» Assignment
Repeat each entry exactly; omit all pictures.

» The records
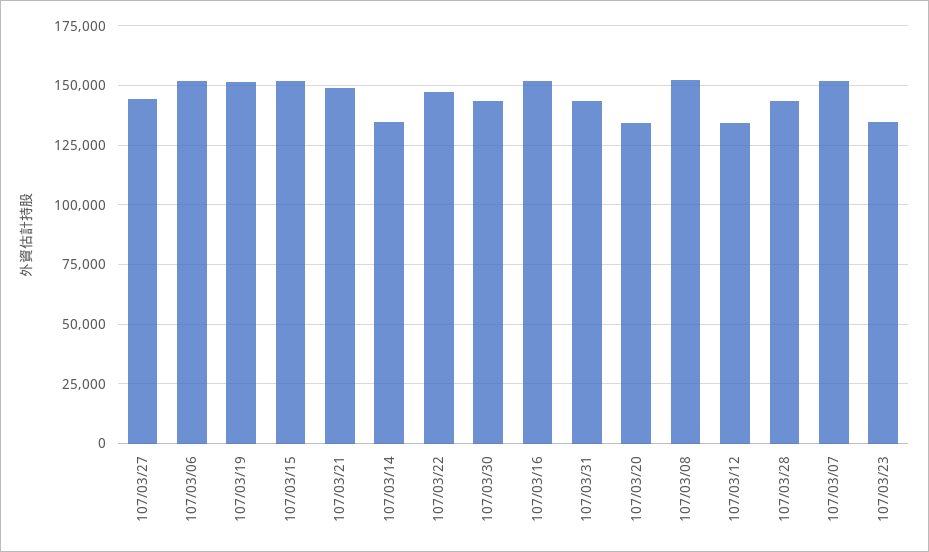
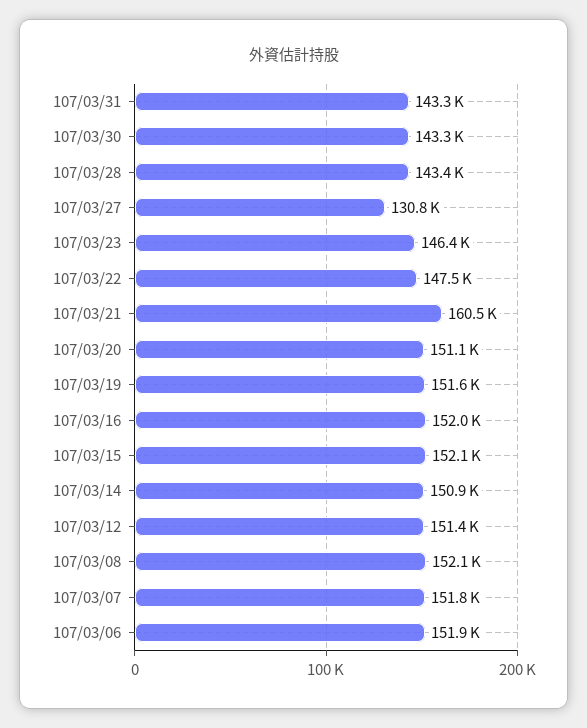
  {
-   "107/03/27": 145000,
+   "107/03/27": 130800,
    "107/03/06": 151900,
    "107/03/19": 151600,
    "107/03/15": 152100,
-   "107/03/21": 150000,
+   "107/03/21": 160500,
-   "107/03/14": 135000,
+   "107/03/14": 150900,
    "107/03/22": 147500,
    "107/03/30": 143300,
    "107/03/16": 152000,
    "107/03/31": 143300,
-   "107/03/20": 135000,
+   "107/03/20": 151100,
    "107/03/08": 152100,
-   "107/03/12": 135000,
+   "107/03/12": 151400,
    "107/03/28": 143400,
    "107/03/07": 151800,
-   "107/03/23": 135000
+   "107/03/23": 146400
  }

» Solution to the problem
  {
-   "107/03/27": 145000,
+   "107/03/27": 130800,
    "107/03/06": 151900,
    "107/03/19": 151600,
    "107/03/15": 152100,
-   "107/03/21": 150000,
+   "107/03/21": 160500,
-   "107/03/14": 135000,
+   "107/03/14": 150900,
    "107/03/22": 147500,
    "107/03/30": 143300,
    "107/03/16": 152000,
    "107/03/31": 143300,
-   "107/03/20": 135000,
+   "107/03/20": 151100,
    "107/03/08": 152100,
-   "107/03/12": 135000,
+   "107/03/12": 151400,
    "107/03/28": 143400,
    "107/03/07": 151800,
-   "107/03/23": 135000
+   "107/03/23": 146400
  }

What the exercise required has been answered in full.